• [Required action 1]
Extract the passage of the HRI 2019 conference post below that lies between "Over winter break, I" and "companies + demos!", inclusive, word for word.

• [Excerpted text]
Over winter break, I had the opportunity to write an extended abstract (my first first-author thing!) for an idea I’d been kicking around with some other members of my lab. We ended up submitting said abstract to VAM-HRI 2019: a workshop centered on Mixed-Reality for Human-Robot Interaction. Fortunately enough, our work got accepted (find it here!) and I had the incredible opportunity to miss a week of classes to attend Human-Robot Interaction 2019 in South Korea! This was my first ever robotics conference and what follows will be my thoughts from the conference, roughly organized as below:
- Major takeaways + trends from HRI 2019
- Robot companies + demos!
- Overall thoughts
Major Takeaways and Trends from HRI 2019
1. The rise of Virtual, Augmented and Mixed Reality
I admit that this may be my own biased opinion. After all, my primary purpose behind going to this conference was to attend the VAM (Virtual, Augmented and Mixed-Reality) workshop where I myself had authored work that heavily relied on Mixed Reality. But, I was (pleasantly) surprised to see quite a few people that weren’t just part of VAM-HRI actually use VR, AR or MR for things from robot learning to conducting experiments on social robots.
Some used VR or AR for prototyping and design, and many others used it for experiments. Of particular interest was the fact that three different works attempted to use VAM technologies to facilitate robot Learning from Demonstration (LfD). Two of these focused on methods to build large-scale VR simulations of environments and tasks to collect a very large amount of training data from users via the internet. This idea has been around for a while (there has even been some work from our lab about it!) but it was encouraging to see other people attempting to take it forward. Indeed, it would be incredible if we could have some sort of game where players could record themselves doing common tasks and we could then use these recordings to train a robot (in simulation) to do the same tasks (and hopefully eventually do them in real life!). The third LfD work was unique in that it proposed to use Mixed Reality holograms to provide constraints on demonstrations being collected. This was an incredibly fascinating (and apt!) use of MR for robot learning and I ended up tracking down the authors and attempting to pick their brains on how they’d come up with this idea and what they planned to do with it in the future.

• [Required action 2]
Copy the records verbatim from their start through the line holding "opportunity to find", inclusive, and include nothing else.

[Stored data entries]
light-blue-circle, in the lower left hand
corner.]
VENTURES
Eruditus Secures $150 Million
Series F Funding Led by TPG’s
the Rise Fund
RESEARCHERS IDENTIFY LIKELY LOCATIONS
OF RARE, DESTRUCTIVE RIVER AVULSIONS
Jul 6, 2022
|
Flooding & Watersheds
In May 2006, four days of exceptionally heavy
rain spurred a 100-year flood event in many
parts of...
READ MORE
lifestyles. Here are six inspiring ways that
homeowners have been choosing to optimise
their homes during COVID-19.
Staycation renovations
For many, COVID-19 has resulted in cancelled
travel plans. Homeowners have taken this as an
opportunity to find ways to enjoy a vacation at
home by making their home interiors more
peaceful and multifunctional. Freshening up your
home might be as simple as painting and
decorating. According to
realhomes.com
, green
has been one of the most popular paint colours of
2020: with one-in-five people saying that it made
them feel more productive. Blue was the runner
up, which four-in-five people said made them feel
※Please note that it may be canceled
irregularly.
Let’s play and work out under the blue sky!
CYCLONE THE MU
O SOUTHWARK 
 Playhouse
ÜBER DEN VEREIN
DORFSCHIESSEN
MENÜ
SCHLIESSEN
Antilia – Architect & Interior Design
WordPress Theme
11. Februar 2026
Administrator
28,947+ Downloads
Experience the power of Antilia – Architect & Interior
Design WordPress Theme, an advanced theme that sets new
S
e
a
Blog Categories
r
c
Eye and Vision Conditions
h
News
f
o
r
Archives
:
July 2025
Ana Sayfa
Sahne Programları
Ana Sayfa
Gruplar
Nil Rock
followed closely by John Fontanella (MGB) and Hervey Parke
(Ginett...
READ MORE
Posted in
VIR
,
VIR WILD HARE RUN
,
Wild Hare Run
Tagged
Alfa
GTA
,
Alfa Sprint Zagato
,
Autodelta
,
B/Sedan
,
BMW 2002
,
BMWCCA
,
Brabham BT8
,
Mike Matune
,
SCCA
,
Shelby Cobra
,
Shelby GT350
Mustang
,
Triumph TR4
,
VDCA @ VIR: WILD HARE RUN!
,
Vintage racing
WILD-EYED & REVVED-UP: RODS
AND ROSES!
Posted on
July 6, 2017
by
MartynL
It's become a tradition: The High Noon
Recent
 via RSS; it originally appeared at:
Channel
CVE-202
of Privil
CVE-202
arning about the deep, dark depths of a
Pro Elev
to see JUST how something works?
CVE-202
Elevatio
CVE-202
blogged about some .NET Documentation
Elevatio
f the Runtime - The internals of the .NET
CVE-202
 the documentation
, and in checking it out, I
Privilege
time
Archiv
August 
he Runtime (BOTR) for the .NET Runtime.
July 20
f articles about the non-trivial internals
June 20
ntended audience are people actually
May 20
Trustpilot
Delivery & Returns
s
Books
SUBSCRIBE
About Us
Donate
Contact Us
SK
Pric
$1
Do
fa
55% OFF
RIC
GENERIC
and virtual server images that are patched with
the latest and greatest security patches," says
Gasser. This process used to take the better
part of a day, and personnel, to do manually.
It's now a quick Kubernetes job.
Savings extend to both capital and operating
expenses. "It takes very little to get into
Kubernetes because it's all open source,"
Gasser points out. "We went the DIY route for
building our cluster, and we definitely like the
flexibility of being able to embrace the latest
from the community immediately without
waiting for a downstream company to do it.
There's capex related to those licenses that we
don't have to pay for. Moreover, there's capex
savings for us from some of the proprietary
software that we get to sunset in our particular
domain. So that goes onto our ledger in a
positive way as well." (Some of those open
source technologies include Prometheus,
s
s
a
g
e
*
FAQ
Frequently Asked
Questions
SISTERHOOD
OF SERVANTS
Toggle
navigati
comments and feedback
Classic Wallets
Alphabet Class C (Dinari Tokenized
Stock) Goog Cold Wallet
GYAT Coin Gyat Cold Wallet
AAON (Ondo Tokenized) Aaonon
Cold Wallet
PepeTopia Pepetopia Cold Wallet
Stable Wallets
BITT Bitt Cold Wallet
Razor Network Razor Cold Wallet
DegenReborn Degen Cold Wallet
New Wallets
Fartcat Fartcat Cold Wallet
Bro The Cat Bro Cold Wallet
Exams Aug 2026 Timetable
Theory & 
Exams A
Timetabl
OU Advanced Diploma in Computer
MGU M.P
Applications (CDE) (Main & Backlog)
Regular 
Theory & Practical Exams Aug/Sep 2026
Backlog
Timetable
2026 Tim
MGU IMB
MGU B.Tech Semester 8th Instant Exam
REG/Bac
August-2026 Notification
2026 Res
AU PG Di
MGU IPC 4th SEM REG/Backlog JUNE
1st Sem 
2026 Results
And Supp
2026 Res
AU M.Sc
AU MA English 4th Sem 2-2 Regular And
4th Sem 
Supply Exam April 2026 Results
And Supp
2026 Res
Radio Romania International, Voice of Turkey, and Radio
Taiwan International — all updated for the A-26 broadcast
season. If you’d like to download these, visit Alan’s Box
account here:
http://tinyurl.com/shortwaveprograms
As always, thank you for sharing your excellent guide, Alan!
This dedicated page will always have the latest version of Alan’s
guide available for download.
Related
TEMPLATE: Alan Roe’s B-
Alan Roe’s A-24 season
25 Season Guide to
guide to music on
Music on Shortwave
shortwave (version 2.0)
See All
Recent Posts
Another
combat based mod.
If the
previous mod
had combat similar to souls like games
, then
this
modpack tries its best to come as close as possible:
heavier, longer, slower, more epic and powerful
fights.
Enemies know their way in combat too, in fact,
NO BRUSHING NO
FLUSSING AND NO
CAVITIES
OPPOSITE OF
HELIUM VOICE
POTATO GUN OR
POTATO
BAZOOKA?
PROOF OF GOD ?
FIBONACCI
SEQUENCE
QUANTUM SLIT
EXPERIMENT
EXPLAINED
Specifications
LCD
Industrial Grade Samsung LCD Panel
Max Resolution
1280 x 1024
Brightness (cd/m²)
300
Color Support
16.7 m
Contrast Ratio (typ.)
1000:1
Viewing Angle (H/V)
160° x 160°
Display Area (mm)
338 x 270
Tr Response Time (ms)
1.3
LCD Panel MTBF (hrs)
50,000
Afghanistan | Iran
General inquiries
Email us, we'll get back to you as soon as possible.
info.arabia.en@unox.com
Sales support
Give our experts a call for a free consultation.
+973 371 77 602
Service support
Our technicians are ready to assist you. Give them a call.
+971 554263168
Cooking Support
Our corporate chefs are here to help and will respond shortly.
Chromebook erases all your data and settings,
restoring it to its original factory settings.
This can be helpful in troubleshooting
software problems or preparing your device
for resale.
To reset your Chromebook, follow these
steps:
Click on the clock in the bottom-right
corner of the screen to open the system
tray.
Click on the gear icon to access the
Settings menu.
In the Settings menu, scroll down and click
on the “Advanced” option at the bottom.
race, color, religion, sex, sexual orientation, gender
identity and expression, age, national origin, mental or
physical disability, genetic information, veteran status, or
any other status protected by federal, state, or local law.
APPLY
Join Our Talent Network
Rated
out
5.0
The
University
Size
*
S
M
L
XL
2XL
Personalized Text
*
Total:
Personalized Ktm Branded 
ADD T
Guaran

• [Task output 1]
Over winter break, I had the opportunity to write an extended abstract (my first first-author thing!) for an idea I’d been kicking around with some other members of my lab. We ended up submitting said abstract to VAM-HRI 2019: a workshop centered on Mixed-Reality for Human-Robot Interaction. Fortunately enough, our work got accepted (find it here!) and I had the incredible opportunity to miss a week of classes to attend Human-Robot Interaction 2019 in South Korea! This was my first ever robotics conference and what follows will be my thoughts from the conference, roughly organized as below:
- Major takeaways + trends from HRI 2019
- Robot companies + demos!

• [Task output 2]
light-blue-circle, in the lower left hand
corner.]
VENTURES
Eruditus Secures $150 Million
Series F Funding Led by TPG’s
the Rise Fund
RESEARCHERS IDENTIFY LIKELY LOCATIONS
OF RARE, DESTRUCTIVE RIVER AVULSIONS
Jul 6, 2022
|
Flooding & Watersheds
In May 2006, four days of exceptionally heavy
rain spurred a 100-year flood event in many
parts of...
READ MORE
lifestyles. Here are six inspiring ways that
homeowners have been choosing to optimise
their homes during COVID-19.
Staycation renovations
For many, COVID-19 has resulted in cancelled
travel plans. Homeowners have taken this as an
opportunity to find ways to enjoy a vacation at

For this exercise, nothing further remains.